Engagé, bien avant le début de la guerre de libération, dans le catholicisme social (syndicat ouvrier, scout), il est déjà un «indigné» devant le sort réservé aux plus faibles, aux plus pauvres. Il est déjà hors du groupe restreint, hors de la «communauté» et dans l'universel, dans l'humain. Il fait partie, aux côtés de Fanon et de bien d'autres, de ceux qui ont confirmé l'universalité du combat des Algériens. Et il a fallu, on le devine malgré une modestie non feinte qui ne s'étale pas sur la question, un courage héroïque pour que les convictions se traduisent, de manière conséquente, dans les actes, dans l'engagement, dans le combat. Il y a eu dans cette histoire algérienne beaucoup de couleuvres à avaler, de vicissitudes, voire des vilenies, mais elles n'ont jamais altéré chez lui la certitude que le choix de l'humanité qu'il a fait est supérieur à celui de la «communauté» ou de la «race».

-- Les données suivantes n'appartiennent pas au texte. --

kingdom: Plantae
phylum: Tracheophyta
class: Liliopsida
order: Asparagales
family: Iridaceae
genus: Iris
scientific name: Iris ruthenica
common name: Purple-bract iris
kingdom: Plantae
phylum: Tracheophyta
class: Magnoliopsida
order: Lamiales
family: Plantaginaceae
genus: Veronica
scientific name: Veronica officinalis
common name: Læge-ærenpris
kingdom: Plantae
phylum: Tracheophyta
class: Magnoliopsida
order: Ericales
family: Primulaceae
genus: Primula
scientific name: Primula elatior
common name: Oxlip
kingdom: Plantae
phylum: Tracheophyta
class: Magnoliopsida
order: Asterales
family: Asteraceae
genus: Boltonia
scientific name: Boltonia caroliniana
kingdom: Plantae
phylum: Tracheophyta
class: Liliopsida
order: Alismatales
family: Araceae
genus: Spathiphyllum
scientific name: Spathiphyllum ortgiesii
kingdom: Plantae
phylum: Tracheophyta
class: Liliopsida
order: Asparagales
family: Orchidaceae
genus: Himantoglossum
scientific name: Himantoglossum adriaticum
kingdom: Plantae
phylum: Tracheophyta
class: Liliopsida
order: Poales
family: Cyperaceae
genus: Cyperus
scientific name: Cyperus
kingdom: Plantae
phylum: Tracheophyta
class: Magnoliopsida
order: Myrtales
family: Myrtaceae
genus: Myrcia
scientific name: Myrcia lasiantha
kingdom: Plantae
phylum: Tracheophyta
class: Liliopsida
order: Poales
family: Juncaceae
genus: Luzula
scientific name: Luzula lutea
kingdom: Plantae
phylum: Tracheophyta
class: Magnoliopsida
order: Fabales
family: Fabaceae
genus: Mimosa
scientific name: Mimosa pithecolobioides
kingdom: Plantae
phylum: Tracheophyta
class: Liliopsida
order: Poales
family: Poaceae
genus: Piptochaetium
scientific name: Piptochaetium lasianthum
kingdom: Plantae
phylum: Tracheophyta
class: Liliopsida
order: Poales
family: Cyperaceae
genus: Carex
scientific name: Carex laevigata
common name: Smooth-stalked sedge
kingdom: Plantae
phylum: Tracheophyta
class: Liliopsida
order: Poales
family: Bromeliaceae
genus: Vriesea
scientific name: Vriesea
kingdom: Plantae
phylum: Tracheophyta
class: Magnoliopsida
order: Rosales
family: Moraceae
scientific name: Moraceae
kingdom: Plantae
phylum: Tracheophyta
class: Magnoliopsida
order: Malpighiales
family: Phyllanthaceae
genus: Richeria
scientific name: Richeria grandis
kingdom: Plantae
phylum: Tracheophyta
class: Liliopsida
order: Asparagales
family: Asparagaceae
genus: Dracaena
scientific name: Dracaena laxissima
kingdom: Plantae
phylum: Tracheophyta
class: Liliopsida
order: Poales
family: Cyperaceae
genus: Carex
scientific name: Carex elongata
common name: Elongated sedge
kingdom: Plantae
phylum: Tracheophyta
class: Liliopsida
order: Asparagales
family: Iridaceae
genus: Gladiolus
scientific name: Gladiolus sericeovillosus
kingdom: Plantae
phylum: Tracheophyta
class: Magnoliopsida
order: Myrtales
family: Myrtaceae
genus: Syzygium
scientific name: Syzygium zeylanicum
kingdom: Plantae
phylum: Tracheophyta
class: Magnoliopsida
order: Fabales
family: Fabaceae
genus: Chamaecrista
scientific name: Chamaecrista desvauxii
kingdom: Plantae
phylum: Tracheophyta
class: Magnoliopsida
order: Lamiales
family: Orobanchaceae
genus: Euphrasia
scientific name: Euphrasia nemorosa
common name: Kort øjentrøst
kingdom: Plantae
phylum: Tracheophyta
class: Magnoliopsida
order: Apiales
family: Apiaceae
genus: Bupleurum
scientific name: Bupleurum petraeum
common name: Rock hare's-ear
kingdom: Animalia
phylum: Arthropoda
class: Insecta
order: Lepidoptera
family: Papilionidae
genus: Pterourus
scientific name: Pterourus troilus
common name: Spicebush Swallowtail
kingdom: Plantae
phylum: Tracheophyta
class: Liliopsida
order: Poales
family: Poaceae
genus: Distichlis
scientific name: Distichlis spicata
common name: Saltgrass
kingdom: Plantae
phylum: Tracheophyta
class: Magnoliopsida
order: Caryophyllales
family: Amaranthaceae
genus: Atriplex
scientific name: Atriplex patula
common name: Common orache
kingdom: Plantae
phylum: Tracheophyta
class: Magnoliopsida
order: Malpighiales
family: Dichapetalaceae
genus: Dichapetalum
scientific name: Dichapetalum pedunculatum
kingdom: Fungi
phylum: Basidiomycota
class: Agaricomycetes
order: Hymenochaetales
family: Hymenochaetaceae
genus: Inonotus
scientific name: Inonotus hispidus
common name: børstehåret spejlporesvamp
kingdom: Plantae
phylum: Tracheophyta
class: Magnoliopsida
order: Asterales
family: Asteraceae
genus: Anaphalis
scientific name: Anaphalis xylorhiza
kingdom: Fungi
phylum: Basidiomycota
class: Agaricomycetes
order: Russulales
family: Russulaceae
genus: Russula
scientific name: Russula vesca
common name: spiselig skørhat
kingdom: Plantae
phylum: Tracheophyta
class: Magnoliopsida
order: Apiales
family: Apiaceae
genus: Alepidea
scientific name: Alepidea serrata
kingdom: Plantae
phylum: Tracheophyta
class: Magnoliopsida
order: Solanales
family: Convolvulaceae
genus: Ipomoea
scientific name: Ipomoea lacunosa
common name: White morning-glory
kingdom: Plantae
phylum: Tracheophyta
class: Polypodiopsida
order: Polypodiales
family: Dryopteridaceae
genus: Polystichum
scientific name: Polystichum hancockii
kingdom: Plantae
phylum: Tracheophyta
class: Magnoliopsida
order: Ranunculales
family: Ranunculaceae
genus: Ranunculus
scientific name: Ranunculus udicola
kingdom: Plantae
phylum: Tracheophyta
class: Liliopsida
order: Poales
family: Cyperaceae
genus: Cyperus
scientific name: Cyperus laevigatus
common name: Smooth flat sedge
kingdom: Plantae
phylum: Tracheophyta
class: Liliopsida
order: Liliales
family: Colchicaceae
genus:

Ce «catholique pas très catholique» n'a jamais regretté son choix d'être du côté des humbles. Et il l'a poursuivi, après l'indépendance, par un patient travail dans le domaine de la santé publique. Le fait que l'Algérie d'aujourd'hui soit loin de correspondre aux attentes d'un des combats les plus durs n'y change rien. Le révisionnisme ne fait pas partie de la culture des justes. Pour l'honneur de l'humanité et pour le bonheur des Algériens et de leur histoire, des hommes comme Pierre Chaulet ont existé. Ils sont les témoins constants d'un rejet du repli sur soi, les défenseurs d'une vision généreuse, ouverte et fraternelle de l'Algérie. Son attachement à ces convictions l'a naturellement conduit au combat pour l'indépendance et à l'engagement résolu au sein du FLN historique. Il a choisi l'Algérie.

Une arabophone lui a écrit que malgré ses difficultés en langue française, elle lisait le livre le «choix de l'Algérie» comme s'il était écrit en arabe. Il lui a répondu, il y a quelques jours encore, que cela tenait probablement au fait que le livre et ses phrases «ont été pensés en Algérien». C'est bien cela. Cet homme, en tant que médecin, professeur, journaliste et militant, a constamment pensé en «Algérien». Il est bien un héros humain, de sensibilité et d'engagement. Celui que ses convictions arrachent au confort et aux identités assignées et poussent vers ces hautes terres où l'on prend tous les risques. Pour notre génération, celle des quinquagénaires qui ont l'âge de ses enfants, Pierre Chaulet fait partie de nos repères mentaux et éthiques. Et on n'arrive pas, comme c'est toujours le cas pour les héros authentiques, à en parler au passé. C'est comme le djebel Djurdjura, on ne le voit pas nécessairement de toutes les contrées du pays mais on le devine, là, solidement ancré dans la terre algérienne, à nous rappeler le meilleur de nos combats et à nous inciter à rejeter la fatalité et la résignation. A chercher le meilleur en nous. Honneur au juste.